Bagchi shed light on the media-military engagement during the war. It was noted that Kargil was among the first international conflicts that the Indian media covered in the post-liberalisation era. In retrospect, it provided reporters and regular media personnel a rare opportunity to interact with the top brass. Bagchi highlighted the need for the services and government to hand out detailed SOPs for journalists covering conflicts and wars.

Bagchi also traced the evolving nature of media reporting on national security issues and noted that the ‘quasi-entertainment’ nature of television media today can have a bearing on national security. Journalists have often been criticised for their reportage and coverage during crises such as Kargil, 26/11, Pulwama terror attacks, and Balakot air strikes, with criticism focusing on how some of the coverage could prove advantageous to Pakistan and detrimental to India’s security. Bagchi partially accepted this but strongly emphasised that the media has never been given guidelines by the services on acceptable and unacceptable reportage.
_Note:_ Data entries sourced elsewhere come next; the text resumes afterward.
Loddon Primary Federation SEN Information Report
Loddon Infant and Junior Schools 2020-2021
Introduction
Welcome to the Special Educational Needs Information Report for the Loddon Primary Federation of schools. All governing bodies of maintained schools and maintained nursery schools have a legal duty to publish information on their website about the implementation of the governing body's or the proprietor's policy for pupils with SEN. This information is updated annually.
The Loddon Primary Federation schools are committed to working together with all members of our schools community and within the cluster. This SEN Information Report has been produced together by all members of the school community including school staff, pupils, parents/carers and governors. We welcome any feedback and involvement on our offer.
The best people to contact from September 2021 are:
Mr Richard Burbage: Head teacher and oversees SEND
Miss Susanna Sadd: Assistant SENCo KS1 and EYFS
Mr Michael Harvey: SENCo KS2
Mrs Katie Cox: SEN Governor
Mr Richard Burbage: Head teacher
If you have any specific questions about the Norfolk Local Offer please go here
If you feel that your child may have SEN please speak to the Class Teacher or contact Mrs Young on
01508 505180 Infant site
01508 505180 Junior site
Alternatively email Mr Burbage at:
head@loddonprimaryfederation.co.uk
The key takeaway was the need to devise such guidelines and norms for national security crises. Gen. Malik offered a two-fold counter to this, explaining that instead of the services, it is the additional secretary in the Ministry of Defence who is accountable for the media’s conduct and thus, responsible for providing guidelines and anecdotal references of breach of conduct by media personnel on various occasions during Kargil.